Et il lui donna un violent coup de cravache dans les reins. Burydan ne bougea pas.
- Tu m'as entendu, chien, mets un genou à terre !!
Il lui remit un coup de cravache.
- Je ne m'agenouille que devant les dieux... et le Duc n'en est pas un... frappe moi encore, et je te tue...
Le garde ricana. Comment un homme avec les mains liées dans le dos pourrait le tuer... Il frappa de nouveau. Burydan se retourna vivement et lui donna un puissant coup de tête. Il y eut un craquement et le nez du garde s'enfonça, lui rentrant dans le cerveau. Il s'affala, mort.
- Tu... ta as tué... Edmund... dit l'autre garde en sortant sa dague.
- Ça suffit ! dit le Duc ?
Il regarda Burydan avec un sourire sinueux. Apparemment la mort d'un des membres de sa garde ne lui faisait ni chaud ni froid.
- Déliez lui les mains...
- Mais... votre altesse...
Galbatorix jeta un regard au garde.
- B... bien monseigneur...
Il délia les mains de Burydan qui se massa les poignets.
- Assieds toi, dit le Duc.
Burydan s'assit en face de lui.
- C'est la deuxième fois en moins de vingt quatre heures que tu tues un de mes hommes...
- Je l'avais prévenu...
- Et Garrock ? Pourquoi l'avoir tué, tu devais t'arrêter au premier sang...
- Il prenait un peu trop de plaisir à tuer et à mutiler ses adversaires. Et en plus, vu sa corpulence, je n'étais pas sûr qu'il cesse le combat même blessé. Or, je tenais à mes bras...
- Soit... Quel est ton nom ?
- Burydan.
- Ça, je le sais. Ton nom de famille...
Burydan ne dit rien. Son nom, celui de son père, n'avait plus aucune signification pour lui.
- Soit... Peux-tu me dire d'où tu viens ?

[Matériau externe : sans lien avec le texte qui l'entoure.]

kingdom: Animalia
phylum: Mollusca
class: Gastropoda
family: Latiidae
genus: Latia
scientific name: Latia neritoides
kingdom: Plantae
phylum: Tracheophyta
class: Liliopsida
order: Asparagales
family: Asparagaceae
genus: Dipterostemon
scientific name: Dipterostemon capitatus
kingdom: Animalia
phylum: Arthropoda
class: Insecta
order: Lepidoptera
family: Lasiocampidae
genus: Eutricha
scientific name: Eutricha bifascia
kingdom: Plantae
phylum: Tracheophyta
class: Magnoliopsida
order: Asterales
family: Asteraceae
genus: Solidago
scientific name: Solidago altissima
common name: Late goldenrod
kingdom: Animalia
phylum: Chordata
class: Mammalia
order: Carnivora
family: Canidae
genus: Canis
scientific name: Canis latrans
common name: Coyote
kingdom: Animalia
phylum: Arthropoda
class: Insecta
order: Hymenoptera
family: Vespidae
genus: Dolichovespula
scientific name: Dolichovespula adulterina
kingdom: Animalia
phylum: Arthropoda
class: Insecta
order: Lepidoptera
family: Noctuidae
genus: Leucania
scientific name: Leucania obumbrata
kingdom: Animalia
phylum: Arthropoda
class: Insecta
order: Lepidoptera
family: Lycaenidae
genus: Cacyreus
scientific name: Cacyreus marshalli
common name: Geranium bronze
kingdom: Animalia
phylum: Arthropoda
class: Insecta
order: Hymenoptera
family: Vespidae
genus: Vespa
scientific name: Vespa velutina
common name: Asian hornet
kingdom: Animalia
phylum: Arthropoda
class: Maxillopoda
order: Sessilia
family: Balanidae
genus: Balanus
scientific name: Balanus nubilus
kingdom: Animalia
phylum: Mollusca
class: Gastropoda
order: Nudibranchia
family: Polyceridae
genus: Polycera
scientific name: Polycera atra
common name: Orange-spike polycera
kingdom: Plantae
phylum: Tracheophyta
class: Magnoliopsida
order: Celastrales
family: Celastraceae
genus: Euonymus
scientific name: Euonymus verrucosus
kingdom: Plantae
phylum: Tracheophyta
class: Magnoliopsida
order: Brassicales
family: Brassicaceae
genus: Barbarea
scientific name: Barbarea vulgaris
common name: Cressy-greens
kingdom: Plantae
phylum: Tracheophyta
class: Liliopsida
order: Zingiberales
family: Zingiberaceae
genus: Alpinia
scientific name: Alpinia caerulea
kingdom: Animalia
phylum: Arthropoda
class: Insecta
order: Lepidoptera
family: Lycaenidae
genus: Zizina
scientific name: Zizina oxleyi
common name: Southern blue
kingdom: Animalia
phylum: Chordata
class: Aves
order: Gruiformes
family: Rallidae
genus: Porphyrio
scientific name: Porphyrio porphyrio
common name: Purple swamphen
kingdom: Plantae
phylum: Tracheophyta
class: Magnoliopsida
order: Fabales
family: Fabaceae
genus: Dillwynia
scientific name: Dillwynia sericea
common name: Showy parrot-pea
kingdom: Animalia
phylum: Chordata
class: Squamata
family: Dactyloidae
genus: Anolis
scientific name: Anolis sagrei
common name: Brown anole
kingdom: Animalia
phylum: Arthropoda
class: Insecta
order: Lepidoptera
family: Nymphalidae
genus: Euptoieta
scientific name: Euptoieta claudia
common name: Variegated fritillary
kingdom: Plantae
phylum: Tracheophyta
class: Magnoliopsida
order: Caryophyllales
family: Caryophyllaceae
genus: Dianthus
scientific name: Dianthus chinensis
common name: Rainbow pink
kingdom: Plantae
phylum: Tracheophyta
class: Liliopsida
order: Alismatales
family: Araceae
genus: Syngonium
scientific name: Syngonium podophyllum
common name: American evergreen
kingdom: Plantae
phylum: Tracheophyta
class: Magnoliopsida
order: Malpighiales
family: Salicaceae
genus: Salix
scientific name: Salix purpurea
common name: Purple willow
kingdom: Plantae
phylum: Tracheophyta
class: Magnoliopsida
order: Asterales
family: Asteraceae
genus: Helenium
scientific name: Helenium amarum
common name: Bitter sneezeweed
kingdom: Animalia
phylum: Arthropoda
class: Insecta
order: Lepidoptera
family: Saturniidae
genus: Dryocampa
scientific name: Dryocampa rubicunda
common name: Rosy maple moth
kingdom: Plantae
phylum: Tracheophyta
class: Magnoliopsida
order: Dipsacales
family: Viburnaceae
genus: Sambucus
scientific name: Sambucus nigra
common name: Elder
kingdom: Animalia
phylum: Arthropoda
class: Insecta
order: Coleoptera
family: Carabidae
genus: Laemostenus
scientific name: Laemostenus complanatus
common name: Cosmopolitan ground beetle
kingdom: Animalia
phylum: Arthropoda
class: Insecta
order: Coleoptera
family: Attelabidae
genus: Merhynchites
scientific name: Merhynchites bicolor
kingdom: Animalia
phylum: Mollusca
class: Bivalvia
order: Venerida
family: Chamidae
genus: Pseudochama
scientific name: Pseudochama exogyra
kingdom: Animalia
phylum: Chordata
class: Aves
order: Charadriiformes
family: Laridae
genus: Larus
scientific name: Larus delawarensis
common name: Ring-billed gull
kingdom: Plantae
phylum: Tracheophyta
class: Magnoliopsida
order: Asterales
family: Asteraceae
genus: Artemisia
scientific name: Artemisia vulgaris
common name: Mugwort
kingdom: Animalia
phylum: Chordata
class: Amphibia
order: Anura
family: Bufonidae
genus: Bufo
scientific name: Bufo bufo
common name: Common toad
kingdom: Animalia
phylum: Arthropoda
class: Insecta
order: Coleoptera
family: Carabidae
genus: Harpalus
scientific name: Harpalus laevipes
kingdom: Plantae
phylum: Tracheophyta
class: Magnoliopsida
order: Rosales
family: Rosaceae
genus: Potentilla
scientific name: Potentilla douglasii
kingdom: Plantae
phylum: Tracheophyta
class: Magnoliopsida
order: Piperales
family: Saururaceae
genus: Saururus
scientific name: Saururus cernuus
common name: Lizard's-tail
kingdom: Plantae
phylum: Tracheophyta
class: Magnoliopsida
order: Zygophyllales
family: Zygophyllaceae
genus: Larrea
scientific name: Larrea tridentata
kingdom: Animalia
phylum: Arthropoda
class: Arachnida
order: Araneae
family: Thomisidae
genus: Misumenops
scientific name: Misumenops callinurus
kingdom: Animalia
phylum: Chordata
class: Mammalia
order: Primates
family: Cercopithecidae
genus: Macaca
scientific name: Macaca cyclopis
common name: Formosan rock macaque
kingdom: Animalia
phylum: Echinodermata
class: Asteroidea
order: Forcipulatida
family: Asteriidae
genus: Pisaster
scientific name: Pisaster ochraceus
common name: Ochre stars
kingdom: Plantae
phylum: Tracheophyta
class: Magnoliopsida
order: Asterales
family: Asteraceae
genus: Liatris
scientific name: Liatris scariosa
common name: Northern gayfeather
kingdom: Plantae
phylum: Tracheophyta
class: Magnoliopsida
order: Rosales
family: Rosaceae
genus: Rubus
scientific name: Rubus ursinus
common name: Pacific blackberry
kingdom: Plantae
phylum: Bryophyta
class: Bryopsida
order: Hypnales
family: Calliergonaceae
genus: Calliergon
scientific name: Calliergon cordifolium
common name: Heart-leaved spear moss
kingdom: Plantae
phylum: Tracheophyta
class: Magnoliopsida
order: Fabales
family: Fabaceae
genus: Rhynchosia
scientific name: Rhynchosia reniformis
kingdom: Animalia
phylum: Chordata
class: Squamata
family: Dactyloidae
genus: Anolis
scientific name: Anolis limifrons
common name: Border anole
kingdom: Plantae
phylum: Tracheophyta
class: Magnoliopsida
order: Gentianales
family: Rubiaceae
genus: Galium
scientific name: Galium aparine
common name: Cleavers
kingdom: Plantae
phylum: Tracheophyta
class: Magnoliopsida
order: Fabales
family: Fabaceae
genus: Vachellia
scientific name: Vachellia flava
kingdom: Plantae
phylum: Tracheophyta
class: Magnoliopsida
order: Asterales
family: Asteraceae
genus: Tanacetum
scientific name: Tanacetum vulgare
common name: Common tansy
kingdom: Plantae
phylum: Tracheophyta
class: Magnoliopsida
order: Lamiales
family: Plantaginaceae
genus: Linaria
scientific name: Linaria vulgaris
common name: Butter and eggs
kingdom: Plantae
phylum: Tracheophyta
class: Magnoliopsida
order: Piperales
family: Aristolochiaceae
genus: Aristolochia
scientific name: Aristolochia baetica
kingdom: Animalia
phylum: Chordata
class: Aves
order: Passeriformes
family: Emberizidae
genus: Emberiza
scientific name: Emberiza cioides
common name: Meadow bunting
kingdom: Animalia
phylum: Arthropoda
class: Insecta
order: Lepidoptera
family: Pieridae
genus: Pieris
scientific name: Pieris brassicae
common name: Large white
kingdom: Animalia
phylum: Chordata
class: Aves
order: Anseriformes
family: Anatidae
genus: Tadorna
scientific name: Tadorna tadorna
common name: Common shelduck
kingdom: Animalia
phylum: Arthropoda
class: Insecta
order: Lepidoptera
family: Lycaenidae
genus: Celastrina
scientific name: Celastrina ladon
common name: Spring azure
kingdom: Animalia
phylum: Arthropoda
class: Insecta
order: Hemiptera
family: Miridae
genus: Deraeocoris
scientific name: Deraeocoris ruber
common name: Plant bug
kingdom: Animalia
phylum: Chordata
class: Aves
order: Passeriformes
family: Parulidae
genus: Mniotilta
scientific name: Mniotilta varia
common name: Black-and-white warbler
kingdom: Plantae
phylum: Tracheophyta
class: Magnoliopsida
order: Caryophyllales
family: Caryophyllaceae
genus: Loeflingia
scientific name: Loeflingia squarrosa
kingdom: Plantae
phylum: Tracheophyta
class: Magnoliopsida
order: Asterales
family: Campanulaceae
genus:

Burydan réfléchit. Pour une raison qu'il ne comprenait pas encore, le Duc s'intéressait à lui. S'il lui disait qu'il venait d'El'Amarna, il aurait pu envoyer des espions pour se renseigner sur un certain Burydan. Il aurait appris que son père et son oncle étaient morts, et aurait fait le rapprochement. Et Burydan savait le sort qu'on réservait aux parricides. Et il ne tenait pas vraiment à se retrouver tiré par quatre chevaux...
- Malkchour, dit-il.
Le duc hocha la tête et claqua des doigts. Un garde posa l'épée de Burydan sur la table. Le Duc commença à caresser négligemment le fourreau.
- Où as-tu eu cette épée ?
- Mon maître me l'a donné sur son lit de mort.
Le Duc blêmit.
- Qui était ton maître ?
- Gershaw de Bélothie.
- Tu mens ! dit vivement le Duc. Gershaw n'a jamais pris d'élève. Tu lui as volé, c'est ça ?
Burydan sourit et leva un sourcil.
- Voler l'épée de Gershaw de Bélothie ?
Le Duc rougit. En effet, tous les chasseurs de prime et les assassin qu'il avait envoyé pour punir Gershaw d'avoir osé lui dire ''non'', étaient morts. Et Gershaw tenait à cette épée comme à la prunelle de ses yeux. Si quelqu'un avait réussit à la lui dérober, chose déjà improbable, il l'aurait poursuivit même jusqu'au Diyu (1).
- Ainsi, ce vieil imbécile est mort... et il t'a choisi, toi, comme élève...
Burydan acquiesça.
- Pour avoir tué deux de mes hommes, je pourrais te faire mettre à mort...
Burydan haussa les épaules. Mourir aujourd'hui ou un autre jour.
- Tu n'as pas peur de la mort, on dirait. Je pourrais t'envoyer dans les arènes. Et la souffrance ? Elle te fait peur ?
- Un peu plus, dit Burydan.
Le Duc éclata de rire. Il était encore plus inquiétant quand il riait.
- Au moins tu es franc. Si tu as réellement été l'élève de Gershaw, prouve le.
- Comment ?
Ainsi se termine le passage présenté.